What the task asks
Count the lines in the entries below that contain the string "center", and give only that number.

:: Given records ::

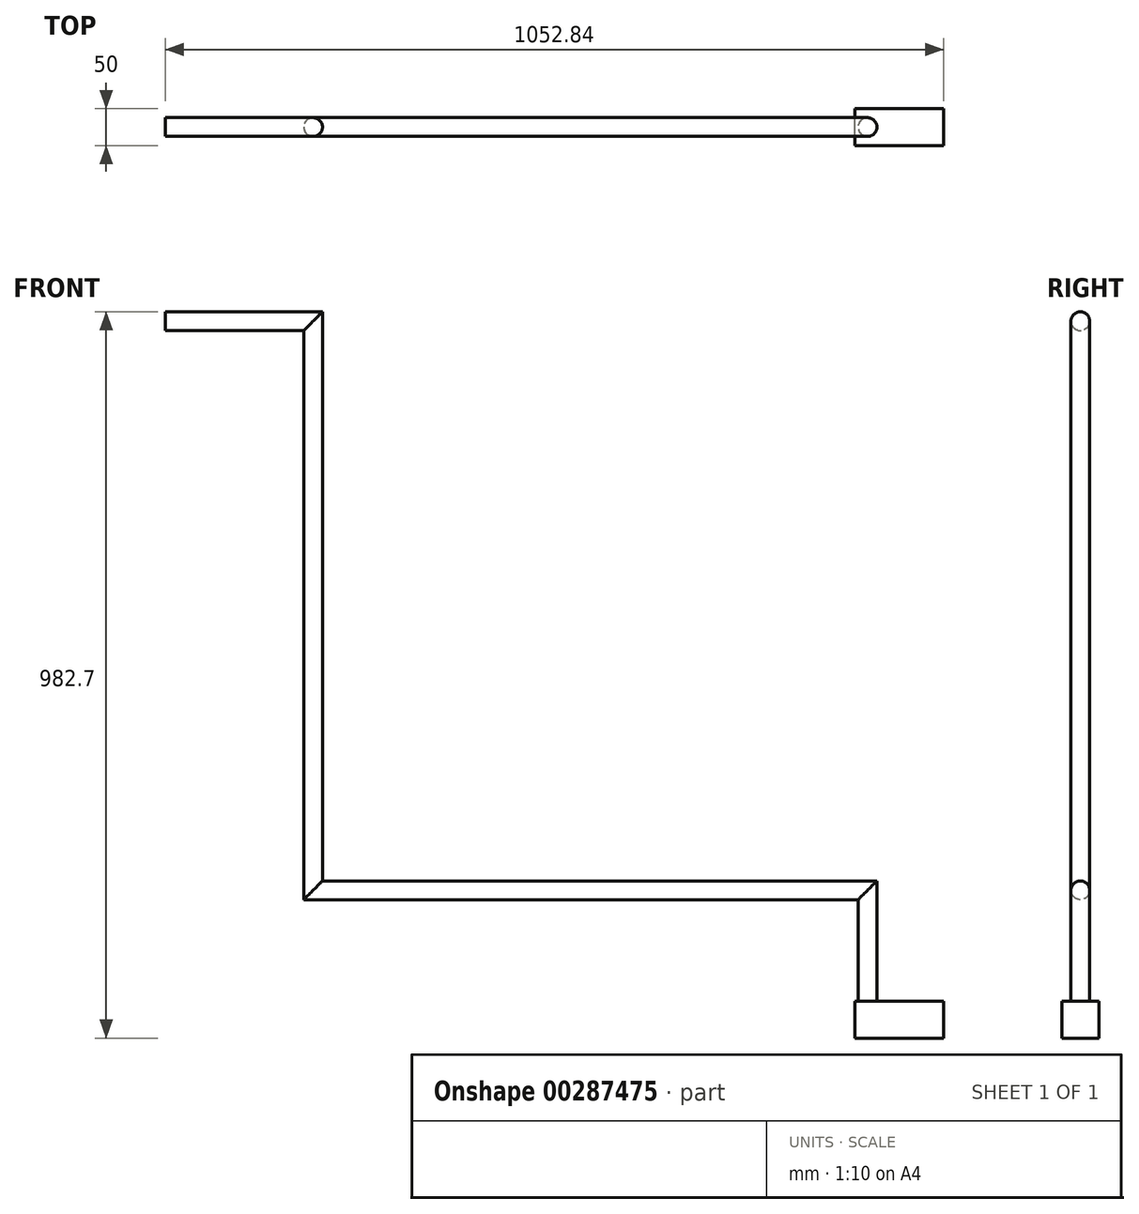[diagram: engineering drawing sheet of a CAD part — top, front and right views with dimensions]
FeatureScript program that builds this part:
annotation { "Feature Type Name" : "Feature", "Feature Type Description" : "" }
export const myFeature = defineFeature(function(context is Context, id is Id, definition is map)
    precondition{}
    {
        {
            var Q0;
            Q0=qCreatedBy(makeId("Front.planeOp"),FACE);
            var sketch = newSketch(context, id + "F0", { "sketchPlane" : qUnion([Q0])});
            skLineSegment(sketch, "E0.bottom", {"start": v(-17.16, 0) * mm, "end": v(102.84, 0) * mm});
            skLineSegment(sketch, "E0.top", {"start": v(-17.16, -50) * mm, "end": v(102.84, -50) * mm});
            skLineSegment(sketch, "E0.left", {"start": v(-17.16, 0) * mm, "end": v(-17.16, -50) * mm});
            skLineSegment(sketch, "E0.right", {"start": v(102.84, 0) * mm, "end": v(102.84, -50) * mm});
            skSolve(sketch);
        }
        {
            var Q0;
            Q0=qSketchRegion(id+"F0",true);
            extrude(context, id + "F1", {"entities" : qUnion([Q0]), "depth" : 25 * mm, "hasSecondDirection" : true, "secondDirectionOppositeDirection" : true, "secondDirectionDepth" : 25 * mm});
        }
        {
            var Q0;
            Q0=qCreatedBy(makeId("Front.planeOp"),FACE);
            var sketch = newSketch(context, id + "F2", { "sketchPlane" : qUnion([Q0])});
            skLineSegment(sketch, "E1", {"start": v(0, 0) * mm, "end": v(0, 150) * mm});
            skLineSegment(sketch, "E2", {"start": v(0, 150) * mm, "end": v(-750, 150) * mm});
            skLineSegment(sketch, "E3", {"start": v(-750, 150) * mm, "end": v(-750, 920) * mm});
            skLineSegment(sketch, "E4", {"start": v(-750, 920) * mm, "end": v(-950, 920) * mm});
            skSolve(sketch);
        }
        {
            var Q0;
            Q0=qCreatedBy(makeId("Top.planeOp"),FACE);
            var sketch = newSketch(context, id + "F3", { "sketchPlane" : qUnion([Q0])});
            skCircle(sketch, "E5", {"center": v(0, 0) * mm, "radius": 12.7 * mm});
            skSolve(sketch);
        }
        {
            var Q0;
            Q0=makeQuery(id+"F3.imprint","IMPRINT",FACE,{"disambiguationData":[TD([[makeQuery(id+"F3.imprint","IMPRINT",EDGE,{"derivedFrom":sQuery(id+"F3.wireOp",EDGE,"E5")}),1.0]])]});
            var Q1;
            Q1=sQuery(id+"F2.wireOp",EDGE,"E2");
            var Q2;
            Q2=sQuery(id+"F2.wireOp",EDGE,"E1");
            var Q3;
            Q3=sQuery(id+"F2.wireOp",EDGE,"E3");
            var Q4;
            Q4=sQuery(id+"F2.wireOp",EDGE,"E4");
            sweep(context, id + "F4", {"operationType" : NewBodyOperationType.ADD, "profiles" : qUnion([Q0]), "path" : qUnion([Q1, Q2, Q3, Q4])});
        }
    });
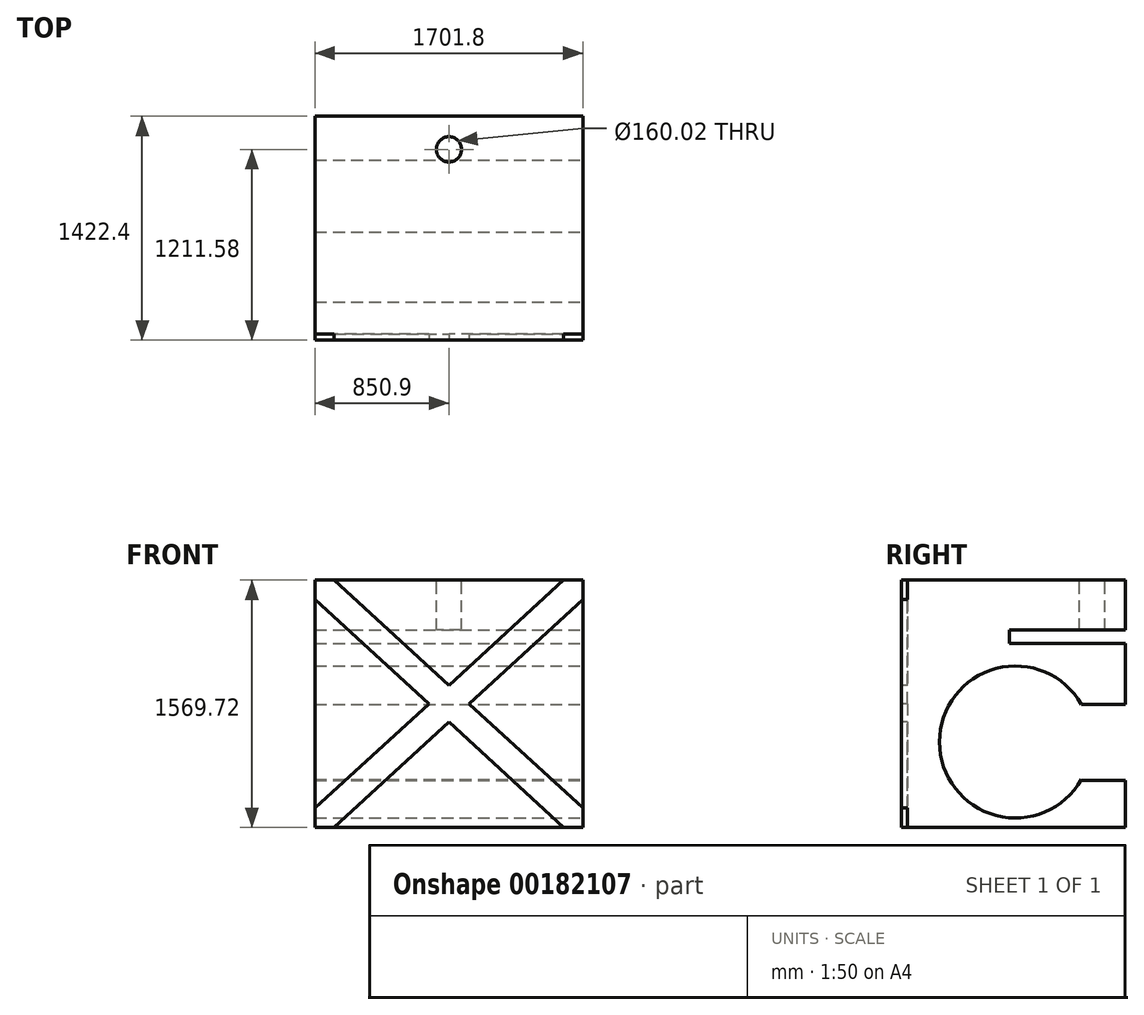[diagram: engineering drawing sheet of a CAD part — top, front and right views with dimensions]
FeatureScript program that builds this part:
annotation { "Feature Type Name" : "Feature", "Feature Type Description" : "" }
export const myFeature = defineFeature(function(context is Context, id is Id, definition is map)
    precondition{}
    {
        {
            var Q0;
            Q0=qCreatedBy(makeId("Front.planeOp"),FACE);
            var sketch = newSketch(context, id + "F0", { "sketchPlane" : qUnion([Q0])});
            skLineSegment(sketch, "E0.bottom", {"start": v(850.9, -784.86) * mm, "end": v(-850.9, -784.86) * mm});
            skLineSegment(sketch, "E0.top", {"start": v(850.9, 784.86) * mm, "end": v(-850.9, 784.86) * mm});
            skLineSegment(sketch, "E0.left", {"start": v(850.9, -784.86) * mm, "end": v(850.9, 784.86) * mm});
            skLineSegment(sketch, "E0.right", {"start": v(-850.9, -784.86) * mm, "end": v(-850.9, 784.86) * mm});
            skPoint(sketch, "E0.middle", {"position": v(0, 0) * mm});
            skSolve(sketch);
        }
        {
            var Q0;
            Q0 = qSketchRegion(id + "F0", true);
            extrude(context, id + "F1", {"entities" : qUnion([Q0]), "oppositeDirection" : true, "depth" : 1422.4 * mm});
        }
        {
            var Q0;
            Q0=makeQuery(id+"F1.opExtrude","CAP_FACE",FACE,{"disambiguationData":[OSD([sQuery(id+"F0.wireOp",EDGE,"E0.bottom"),sQuery(id+"F0.wireOp",EDGE,"E0.top"),sQuery(id+"F0.wireOp",EDGE,"E0.left"),sQuery(id+"F0.wireOp",EDGE,"E0.right")])],"isStart":true});
            var sketch = newSketch(context, id + "F2", { "sketchPlane" : qUnion([Q0])});
            skLineSegment(sketch, "E1", {"start": v(850.9, -784.86) * mm, "end": v(850.9, -662.94) * mm});
            skLineSegment(sketch, "E2", {"start": v(-850.9, 784.86) * mm, "end": v(-850.9, 662.94) * mm});
            skLineSegment(sketch, "E3", {"start": v(-850.9, -784.86) * mm, "end": v(-728.98, -784.86) * mm});
            skLineSegment(sketch, "E4", {"start": v(-850.9, -784.86) * mm, "end": v(-850.9, -662.94) * mm});
            skLineSegment(sketch, "E5", {"start": v(850.9, 784.86) * mm, "end": v(850.9, 662.94) * mm});
            skLineSegment(sketch, "E6", {"start": v(850.9, 784.86) * mm, "end": v(728.98, 784.86) * mm});
            skLineSegment(sketch, "E7", {"start": v(728.98, 784.86) * mm, "end": v(-850.9, -662.94) * mm});
            skLineSegment(sketch, "E8", {"start": v(-728.98, -784.86) * mm, "end": v(850.9, 662.94) * mm});
            skLineSegment(sketch, "E9", {"start": v(-850.9, 784.86) * mm, "end": v(-728.98, 784.86) * mm});
            skLineSegment(sketch, "E10", {"start": v(-728.98, 784.86) * mm, "end": v(850.9, -662.94) * mm});
            skLineSegment(sketch, "E11", {"start": v(850.9, -784.86) * mm, "end": v(728.98, -784.86) * mm});
            skLineSegment(sketch, "E12", {"start": v(728.98, -784.86) * mm, "end": v(-850.9, 662.94) * mm});
            skSolve(sketch);
        }
        {
            var Q0;
            {var subQ1=sQuery(id+"F2.wireOp",EDGE,"E1");Q0=makeQuery(id+"F2.imprint","IMPRINT",FACE,{"disambiguationData":[TD([[makeQuery(id+"F2.imprint","IMPRINT",EDGE,{"derivedFrom":subQ1}),1.0]])]});}
            var Q1;
            {var subQ1=sQuery(id+"F2.wireOp",EDGE,"E4");Q1=makeQuery(id+"F2.imprint","IMPRINT",FACE,{"disambiguationData":[TD([[makeQuery(id+"F2.imprint","IMPRINT",EDGE,{"derivedFrom":subQ1}),-1.0]])]});}
            var Q2;
            {var subQ0=sQuery(id+"F2.wireOp",EDGE,"E10");var subQ1=sQuery(id+"F2.wireOp",EDGE,"E7");var subQ2=makeQuery(id+"F2.imprint","INTERSECT",VERTEX,{"derivedFrom":[subQ1,subQ0]});Q2=makeQuery(id+"F2.imprint","IMPRINT",FACE,{"disambiguationData":[TD([[makeQuery(id+"F2.imprint","IMPRINT",EDGE,{"disambiguationData":[TD([[subQ2,-1.0]])],"derivedFrom":subQ1}),1.0]])]});}
            var Q3;
            {var subQ6=sQuery(id+"F2.wireOp",EDGE,"E2");Q3=makeQuery(id+"F2.imprint","IMPRINT",FACE,{"disambiguationData":[TD([[makeQuery(id+"F2.imprint","IMPRINT",EDGE,{"derivedFrom":subQ6}),-1.0]])]});}
            var Q4;
            {var subQ5=sQuery(id+"F2.wireOp",EDGE,"E5");Q4=makeQuery(id+"F2.imprint","IMPRINT",FACE,{"disambiguationData":[TD([[makeQuery(id+"F2.imprint","IMPRINT",EDGE,{"derivedFrom":subQ5}),1.0]])]});}
            extrude(context, id + "F3", {"entities" : qUnion([Q0, Q1, Q2, Q3, Q4]), "operationType" : NewBodyOperationType.REMOVE, "oppositeDirection" : true, "depth" : 38.1 * mm});
        }
        {
            var Q0;
            Q0=makeQuery(id+"F1.opExtrude","SWEPT_FACE",FACE,{"disambiguationData":[OSD([sQuery(id+"F0.wireOp",EDGE,"E0.top")])]});
            var sketch = newSketch(context, id + "F4", { "sketchPlane" : qUnion([Q0])});
            skLineSegment(sketch, "E13", {"start": v(-850.9, 1422.4) * mm, "end": v(0, 1422.4) * mm});
            skLineSegment(sketch, "E14", {"start": v(0, 1422.4) * mm, "end": v(0, 1211.58) * mm});
            skCircle(sketch, "E15", {"center": v(0, 1211.58) * mm, "radius": 80.01 * mm});
            skSolve(sketch);
        }
        {
            var Q0;
            Q0 = qSketchRegion(id + "F4", true);
            extrude(context, id + "F5", {"entities" : qUnion([Q0]), "operationType" : NewBodyOperationType.REMOVE, "oppositeDirection" : true, "depth" : 317.5 * mm});
        }
        {
            var Q0;
            Q0=makeQuery(id+"F1.opExtrude","SWEPT_FACE",FACE,{"disambiguationData":[OSD([sQuery(id+"F0.wireOp",EDGE,"E0.left")])]});
            var sketch = newSketch(context, id + "F6", { "sketchPlane" : qUnion([Q0])});
            skLineSegment(sketch, "E16", {"start": v(1422.4, 784.86) * mm, "end": v(1422.4, 467.36) * mm});
            skLineSegment(sketch, "E17", {"start": v(1422.4, 467.36) * mm, "end": v(1422.4, 383.54) * mm});
            skLineSegment(sketch, "E18", {"start": v(1422.4, 383.54) * mm, "end": v(685.8, 383.54) * mm});
            skLineSegment(sketch, "E19", {"start": v(685.8, 383.54) * mm, "end": v(685.8, 467.36) * mm});
            skLineSegment(sketch, "E20", {"start": v(1422.4, 467.36) * mm, "end": v(685.8, 467.36) * mm});
            skLineSegment(sketch, "E21", {"start": v(0, -784.86) * mm, "end": v(0, -99.06) * mm});
            skCircle(sketch, "E22", {"center": v(724.72, -242.8) * mm, "radius": 482.6 * mm});
            skLineSegment(sketch, "E23.bottom", {"start": v(1144.08, -3.97) * mm, "end": v(1422.4, -3.97) * mm});
            skLineSegment(sketch, "E23.top", {"start": v(1144.08, -486.57) * mm, "end": v(1422.4, -486.57) * mm});
            skLineSegment(sketch, "E23.left", {"start": v(1144.08, -3.97) * mm, "end": v(1144.08, -486.57) * mm});
            skLineSegment(sketch, "E23.right", {"start": v(1422.4, -3.97) * mm, "end": v(1422.4, -486.57) * mm});
            skSolve(sketch);
        }
        {
            var Q0;
            {var subQ0=sQuery(id+"F6.wireOp",EDGE,"E23.left");var subQ1=sQuery(id+"F6.wireOp",EDGE,"E22");var subQ3=makeQuery(id+"F6.imprint","INTERSECT",VERTEX,{"derivedFrom":[subQ1,subQ0]});Q0=makeQuery(id+"F6.imprint","IMPRINT",FACE,{"disambiguationData":[TD([[makeQuery(id+"F6.imprint","IMPRINT",EDGE,{"disambiguationData":[TD([[subQ3,1.0]])],"derivedFrom":subQ1}),1.0]])]});}
            var Q1;
            {var subQ0=sQuery(id+"F6.wireOp",EDGE,"E23.left");var subQ1=sQuery(id+"F6.wireOp",EDGE,"E22");var subQ3=makeQuery(id+"F6.imprint","INTERSECT",VERTEX,{"derivedFrom":[subQ1,subQ0]});Q1=makeQuery(id+"F6.imprint","IMPRINT",FACE,{"disambiguationData":[TD([[makeQuery(id+"F6.imprint","IMPRINT",EDGE,{"disambiguationData":[TD([[subQ3,-1.0]])],"derivedFrom":subQ1}),1.0]])]});}
            var Q2;
            {var subQ4=sQuery(id+"F6.wireOp",EDGE,"E23.bottom");Q2=makeQuery(id+"F6.imprint","IMPRINT",FACE,{"disambiguationData":[TD([[makeQuery(id+"F6.imprint","IMPRINT",EDGE,{"derivedFrom":subQ4}),-1.0]])]});}
            extrude(context, id + "F7", {"entities" : qUnion([Q0, Q1, Q2]), "operationType" : NewBodyOperationType.REMOVE, "oppositeDirection" : true, "depth" : 2110.74 * mm});
        }
        {
            var Q0;
            Q0=makeQuery(id+"F6.imprint","IMPRINT",FACE,{"disambiguationData":[TD([[makeQuery(id+"F6.imprint","IMPRINT",EDGE,{"derivedFrom":sQuery(id+"F6.wireOp",EDGE,"E17")}),1.0]])]});
            extrude(context, id + "F8", {"entities" : qUnion([Q0]), "operationType" : NewBodyOperationType.REMOVE, "oppositeDirection" : true, "depth" : 3215.64 * mm});
        }
    });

:::

Written response
3